§ Directions for this task
Only the lines holding "Mock" are wanted here; copy each from the listing.

§ Input material
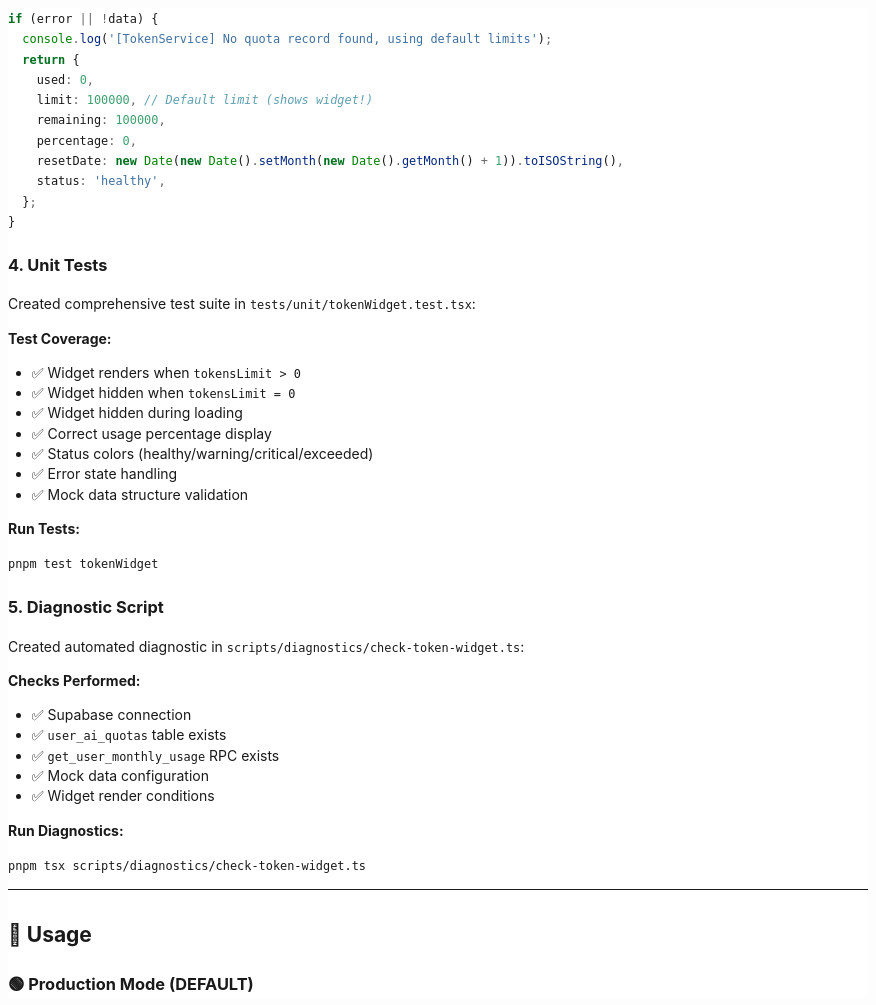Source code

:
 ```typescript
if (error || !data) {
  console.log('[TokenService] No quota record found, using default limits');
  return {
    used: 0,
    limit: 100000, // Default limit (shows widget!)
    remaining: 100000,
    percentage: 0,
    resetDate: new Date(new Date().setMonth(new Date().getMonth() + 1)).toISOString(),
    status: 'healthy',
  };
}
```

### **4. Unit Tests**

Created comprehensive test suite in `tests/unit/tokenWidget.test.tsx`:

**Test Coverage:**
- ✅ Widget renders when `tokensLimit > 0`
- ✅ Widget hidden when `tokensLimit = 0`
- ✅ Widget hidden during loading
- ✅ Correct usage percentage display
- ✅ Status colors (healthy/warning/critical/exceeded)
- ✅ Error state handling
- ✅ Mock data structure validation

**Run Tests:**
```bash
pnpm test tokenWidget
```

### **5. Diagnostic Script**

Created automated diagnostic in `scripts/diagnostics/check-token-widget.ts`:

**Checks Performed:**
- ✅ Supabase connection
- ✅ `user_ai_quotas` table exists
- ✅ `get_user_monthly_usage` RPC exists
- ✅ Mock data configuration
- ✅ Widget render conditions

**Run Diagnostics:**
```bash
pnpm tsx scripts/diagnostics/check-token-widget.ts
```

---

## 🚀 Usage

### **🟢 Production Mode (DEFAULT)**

§ Expected answer
- ✅ Mock data structure validation
- ✅ Mock data configuration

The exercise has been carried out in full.